*** Opening Supplied data ***

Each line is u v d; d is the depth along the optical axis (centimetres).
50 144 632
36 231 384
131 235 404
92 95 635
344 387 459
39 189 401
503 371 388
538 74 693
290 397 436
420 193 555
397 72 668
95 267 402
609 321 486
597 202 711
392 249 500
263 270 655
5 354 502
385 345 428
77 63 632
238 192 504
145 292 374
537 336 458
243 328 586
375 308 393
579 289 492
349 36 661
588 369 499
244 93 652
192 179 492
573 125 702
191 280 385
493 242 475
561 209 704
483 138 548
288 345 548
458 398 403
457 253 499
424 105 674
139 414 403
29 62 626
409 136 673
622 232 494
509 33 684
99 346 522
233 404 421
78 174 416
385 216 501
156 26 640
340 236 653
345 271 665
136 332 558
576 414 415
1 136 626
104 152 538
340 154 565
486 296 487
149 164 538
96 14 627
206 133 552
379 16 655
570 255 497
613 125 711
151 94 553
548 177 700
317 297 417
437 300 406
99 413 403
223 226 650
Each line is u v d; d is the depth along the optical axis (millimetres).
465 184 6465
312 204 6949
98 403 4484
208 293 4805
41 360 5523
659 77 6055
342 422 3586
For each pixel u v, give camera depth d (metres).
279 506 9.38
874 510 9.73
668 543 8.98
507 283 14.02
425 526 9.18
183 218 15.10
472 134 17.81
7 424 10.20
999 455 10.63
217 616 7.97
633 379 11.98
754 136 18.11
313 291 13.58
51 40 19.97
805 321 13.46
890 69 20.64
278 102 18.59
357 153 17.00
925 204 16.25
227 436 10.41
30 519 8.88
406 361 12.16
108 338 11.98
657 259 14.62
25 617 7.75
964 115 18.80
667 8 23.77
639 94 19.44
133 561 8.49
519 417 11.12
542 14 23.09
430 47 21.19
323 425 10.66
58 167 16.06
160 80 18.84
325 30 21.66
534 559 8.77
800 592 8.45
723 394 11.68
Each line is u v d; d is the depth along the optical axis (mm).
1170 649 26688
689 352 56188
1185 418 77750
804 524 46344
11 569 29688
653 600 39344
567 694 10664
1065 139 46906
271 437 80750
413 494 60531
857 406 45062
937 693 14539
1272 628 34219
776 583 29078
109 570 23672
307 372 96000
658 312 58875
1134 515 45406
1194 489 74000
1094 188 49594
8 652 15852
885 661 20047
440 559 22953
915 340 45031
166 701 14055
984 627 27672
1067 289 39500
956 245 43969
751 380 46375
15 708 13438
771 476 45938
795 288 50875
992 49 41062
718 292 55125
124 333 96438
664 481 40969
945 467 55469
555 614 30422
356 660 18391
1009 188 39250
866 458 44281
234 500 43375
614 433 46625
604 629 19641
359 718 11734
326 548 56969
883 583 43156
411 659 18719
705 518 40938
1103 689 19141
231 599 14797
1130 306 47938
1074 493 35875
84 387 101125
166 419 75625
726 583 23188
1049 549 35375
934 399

*** Closing Supplied data ***

> [What the task asks] From the records above, work out how many lines contain the string "depth". Give only the number.

> [Exercise solution] 4